(DATA TO EXAMINE):
▼▼▼
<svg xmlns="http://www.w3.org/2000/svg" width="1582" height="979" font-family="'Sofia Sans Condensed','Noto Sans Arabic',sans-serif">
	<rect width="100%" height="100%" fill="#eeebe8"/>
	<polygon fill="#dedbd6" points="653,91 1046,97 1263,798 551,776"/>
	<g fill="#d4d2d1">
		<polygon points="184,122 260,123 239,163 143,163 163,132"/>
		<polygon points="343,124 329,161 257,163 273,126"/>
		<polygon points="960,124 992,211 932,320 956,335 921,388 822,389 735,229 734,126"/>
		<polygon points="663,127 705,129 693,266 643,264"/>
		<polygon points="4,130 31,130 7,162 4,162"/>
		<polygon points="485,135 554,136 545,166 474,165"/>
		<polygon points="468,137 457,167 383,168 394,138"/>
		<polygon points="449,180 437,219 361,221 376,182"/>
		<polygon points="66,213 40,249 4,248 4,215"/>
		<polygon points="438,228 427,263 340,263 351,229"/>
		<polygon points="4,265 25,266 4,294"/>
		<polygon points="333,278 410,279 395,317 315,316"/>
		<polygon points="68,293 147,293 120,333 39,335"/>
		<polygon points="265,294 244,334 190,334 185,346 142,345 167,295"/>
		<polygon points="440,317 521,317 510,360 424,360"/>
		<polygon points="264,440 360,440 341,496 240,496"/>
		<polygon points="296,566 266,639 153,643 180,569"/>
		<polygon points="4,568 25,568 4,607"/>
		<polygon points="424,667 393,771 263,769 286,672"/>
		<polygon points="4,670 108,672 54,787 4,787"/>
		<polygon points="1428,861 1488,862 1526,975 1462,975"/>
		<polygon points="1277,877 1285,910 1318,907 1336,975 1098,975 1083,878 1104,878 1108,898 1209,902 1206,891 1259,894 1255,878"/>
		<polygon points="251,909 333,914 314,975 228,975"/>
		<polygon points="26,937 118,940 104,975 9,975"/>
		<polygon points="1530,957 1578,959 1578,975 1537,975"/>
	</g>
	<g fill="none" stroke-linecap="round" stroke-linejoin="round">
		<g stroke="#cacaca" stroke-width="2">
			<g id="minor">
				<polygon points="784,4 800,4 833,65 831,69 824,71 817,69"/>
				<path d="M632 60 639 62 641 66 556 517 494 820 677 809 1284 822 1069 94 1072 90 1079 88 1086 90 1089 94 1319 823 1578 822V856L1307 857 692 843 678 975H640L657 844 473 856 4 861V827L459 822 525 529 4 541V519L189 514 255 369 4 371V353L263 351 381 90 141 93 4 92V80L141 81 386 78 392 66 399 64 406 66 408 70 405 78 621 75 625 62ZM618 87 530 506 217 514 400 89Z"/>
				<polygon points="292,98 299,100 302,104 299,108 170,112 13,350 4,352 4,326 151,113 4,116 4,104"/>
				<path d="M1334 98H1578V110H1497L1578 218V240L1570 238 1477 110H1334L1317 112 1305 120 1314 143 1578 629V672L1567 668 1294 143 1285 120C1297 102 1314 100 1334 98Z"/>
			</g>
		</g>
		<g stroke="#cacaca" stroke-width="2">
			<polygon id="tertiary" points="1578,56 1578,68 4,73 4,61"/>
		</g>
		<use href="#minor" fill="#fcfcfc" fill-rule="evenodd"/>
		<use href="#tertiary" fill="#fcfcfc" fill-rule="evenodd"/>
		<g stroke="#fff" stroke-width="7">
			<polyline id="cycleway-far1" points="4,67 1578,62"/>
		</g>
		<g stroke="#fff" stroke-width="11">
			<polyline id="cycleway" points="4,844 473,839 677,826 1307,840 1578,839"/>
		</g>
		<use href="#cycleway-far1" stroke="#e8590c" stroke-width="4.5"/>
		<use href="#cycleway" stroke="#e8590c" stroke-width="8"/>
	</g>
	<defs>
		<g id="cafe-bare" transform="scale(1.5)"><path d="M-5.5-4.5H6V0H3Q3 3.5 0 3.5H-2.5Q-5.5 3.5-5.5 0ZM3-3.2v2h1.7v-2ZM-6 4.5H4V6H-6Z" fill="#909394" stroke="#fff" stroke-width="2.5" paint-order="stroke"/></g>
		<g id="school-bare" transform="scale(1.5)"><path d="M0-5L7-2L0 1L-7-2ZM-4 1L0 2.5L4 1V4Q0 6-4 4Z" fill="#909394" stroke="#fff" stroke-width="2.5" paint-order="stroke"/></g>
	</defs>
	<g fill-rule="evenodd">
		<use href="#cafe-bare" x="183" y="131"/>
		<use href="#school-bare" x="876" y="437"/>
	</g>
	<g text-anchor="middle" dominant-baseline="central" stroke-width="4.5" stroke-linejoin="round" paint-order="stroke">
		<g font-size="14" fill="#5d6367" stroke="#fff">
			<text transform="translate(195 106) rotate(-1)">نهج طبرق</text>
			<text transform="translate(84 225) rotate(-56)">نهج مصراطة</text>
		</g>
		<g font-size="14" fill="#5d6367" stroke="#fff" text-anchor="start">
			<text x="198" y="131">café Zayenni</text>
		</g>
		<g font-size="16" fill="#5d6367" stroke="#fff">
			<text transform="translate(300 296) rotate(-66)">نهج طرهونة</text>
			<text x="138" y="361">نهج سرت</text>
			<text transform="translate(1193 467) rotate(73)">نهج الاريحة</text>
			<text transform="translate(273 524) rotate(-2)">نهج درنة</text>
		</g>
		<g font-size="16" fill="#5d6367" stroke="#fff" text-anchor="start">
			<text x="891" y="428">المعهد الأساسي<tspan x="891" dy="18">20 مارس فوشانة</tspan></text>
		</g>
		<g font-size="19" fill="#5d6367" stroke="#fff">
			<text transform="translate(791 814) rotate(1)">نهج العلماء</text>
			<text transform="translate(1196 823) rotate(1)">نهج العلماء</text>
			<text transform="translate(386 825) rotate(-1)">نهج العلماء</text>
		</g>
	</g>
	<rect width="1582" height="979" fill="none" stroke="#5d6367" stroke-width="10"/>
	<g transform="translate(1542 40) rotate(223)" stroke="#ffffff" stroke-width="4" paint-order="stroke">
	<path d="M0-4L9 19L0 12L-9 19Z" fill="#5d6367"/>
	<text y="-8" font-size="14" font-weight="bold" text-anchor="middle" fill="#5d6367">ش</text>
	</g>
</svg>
▲▲▲
▼▼▼
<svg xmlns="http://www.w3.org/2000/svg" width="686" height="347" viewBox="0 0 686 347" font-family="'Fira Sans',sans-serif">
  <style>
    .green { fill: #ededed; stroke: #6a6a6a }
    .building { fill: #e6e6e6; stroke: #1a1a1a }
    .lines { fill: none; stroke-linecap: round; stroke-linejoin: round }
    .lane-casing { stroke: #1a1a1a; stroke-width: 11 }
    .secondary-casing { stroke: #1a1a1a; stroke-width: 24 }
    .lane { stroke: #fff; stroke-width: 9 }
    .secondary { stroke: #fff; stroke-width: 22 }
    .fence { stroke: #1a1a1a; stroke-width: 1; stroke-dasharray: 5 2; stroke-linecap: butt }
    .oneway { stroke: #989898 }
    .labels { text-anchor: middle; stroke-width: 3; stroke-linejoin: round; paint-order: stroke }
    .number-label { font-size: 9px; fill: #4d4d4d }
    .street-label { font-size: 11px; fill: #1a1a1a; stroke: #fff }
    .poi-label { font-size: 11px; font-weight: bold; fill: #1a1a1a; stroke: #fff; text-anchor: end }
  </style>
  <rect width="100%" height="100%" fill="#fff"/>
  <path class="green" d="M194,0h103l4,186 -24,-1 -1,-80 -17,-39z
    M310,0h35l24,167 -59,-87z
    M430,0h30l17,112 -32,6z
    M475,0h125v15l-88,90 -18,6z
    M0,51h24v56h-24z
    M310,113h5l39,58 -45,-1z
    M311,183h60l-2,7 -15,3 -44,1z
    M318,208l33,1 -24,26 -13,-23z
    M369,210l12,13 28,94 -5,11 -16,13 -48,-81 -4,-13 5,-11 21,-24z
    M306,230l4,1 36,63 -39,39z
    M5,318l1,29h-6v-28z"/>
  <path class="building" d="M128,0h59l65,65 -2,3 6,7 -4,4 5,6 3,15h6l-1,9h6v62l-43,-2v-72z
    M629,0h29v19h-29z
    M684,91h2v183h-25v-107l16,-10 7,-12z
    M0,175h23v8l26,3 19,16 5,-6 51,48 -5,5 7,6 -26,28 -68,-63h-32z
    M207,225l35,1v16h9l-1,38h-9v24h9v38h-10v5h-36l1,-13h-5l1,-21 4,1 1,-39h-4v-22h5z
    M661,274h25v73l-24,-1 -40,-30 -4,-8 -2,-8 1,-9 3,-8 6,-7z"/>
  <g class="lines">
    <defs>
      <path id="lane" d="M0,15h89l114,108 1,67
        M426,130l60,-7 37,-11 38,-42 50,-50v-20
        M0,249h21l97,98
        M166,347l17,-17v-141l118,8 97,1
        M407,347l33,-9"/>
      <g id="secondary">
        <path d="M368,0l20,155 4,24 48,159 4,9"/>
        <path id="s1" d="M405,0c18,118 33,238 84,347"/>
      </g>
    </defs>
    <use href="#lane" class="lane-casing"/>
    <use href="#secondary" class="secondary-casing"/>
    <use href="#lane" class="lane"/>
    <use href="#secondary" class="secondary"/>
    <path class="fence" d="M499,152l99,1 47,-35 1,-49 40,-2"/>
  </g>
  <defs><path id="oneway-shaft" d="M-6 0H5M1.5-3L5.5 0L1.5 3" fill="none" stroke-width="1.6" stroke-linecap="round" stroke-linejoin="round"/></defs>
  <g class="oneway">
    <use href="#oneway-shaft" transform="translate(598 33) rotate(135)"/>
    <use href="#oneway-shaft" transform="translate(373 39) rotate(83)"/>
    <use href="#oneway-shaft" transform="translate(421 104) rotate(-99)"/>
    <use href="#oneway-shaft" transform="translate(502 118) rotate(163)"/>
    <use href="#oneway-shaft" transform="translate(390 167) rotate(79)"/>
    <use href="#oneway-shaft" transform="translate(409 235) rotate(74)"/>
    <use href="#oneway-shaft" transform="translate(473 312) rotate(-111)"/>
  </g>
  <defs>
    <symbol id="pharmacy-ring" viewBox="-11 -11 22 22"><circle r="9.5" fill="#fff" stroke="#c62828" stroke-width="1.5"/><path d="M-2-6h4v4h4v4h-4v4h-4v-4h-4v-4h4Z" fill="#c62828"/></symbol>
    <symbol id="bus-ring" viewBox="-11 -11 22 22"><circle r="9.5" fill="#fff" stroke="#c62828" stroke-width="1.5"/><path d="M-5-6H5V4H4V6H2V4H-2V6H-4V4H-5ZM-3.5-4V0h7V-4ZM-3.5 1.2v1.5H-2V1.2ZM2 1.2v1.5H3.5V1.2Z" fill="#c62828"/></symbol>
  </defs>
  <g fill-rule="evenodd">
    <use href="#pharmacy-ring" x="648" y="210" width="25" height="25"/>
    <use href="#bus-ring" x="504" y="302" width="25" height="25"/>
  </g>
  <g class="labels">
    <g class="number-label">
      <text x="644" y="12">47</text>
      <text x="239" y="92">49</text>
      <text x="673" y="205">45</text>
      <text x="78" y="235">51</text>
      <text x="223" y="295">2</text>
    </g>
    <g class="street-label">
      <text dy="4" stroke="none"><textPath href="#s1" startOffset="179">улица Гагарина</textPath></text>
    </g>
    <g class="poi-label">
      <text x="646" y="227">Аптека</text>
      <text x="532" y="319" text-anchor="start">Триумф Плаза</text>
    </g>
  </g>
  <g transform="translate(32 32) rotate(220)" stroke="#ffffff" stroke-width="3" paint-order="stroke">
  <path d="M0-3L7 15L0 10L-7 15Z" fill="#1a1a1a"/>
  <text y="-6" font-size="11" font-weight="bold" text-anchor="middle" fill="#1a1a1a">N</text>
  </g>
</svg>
▲▲▲
(INSTRUCTIONS FOR THE TASK): Return only the part of the records above that opens with the line containing "#fff; stroke-width: 22" and closes with the line containing "middle; stroke-width: 3;", ends included.

(TASK SOLUTION):
    .secondary { stroke: #fff; stroke-width: 22 }
    .fence { stroke: #1a1a1a; stroke-width: 1; stroke-dasharray: 5 2; stroke-linecap: butt }
    .oneway { stroke: #989898 }
    .labels { text-anchor: middle; stroke-width: 3; stroke-linejoin: round; paint-order: stroke }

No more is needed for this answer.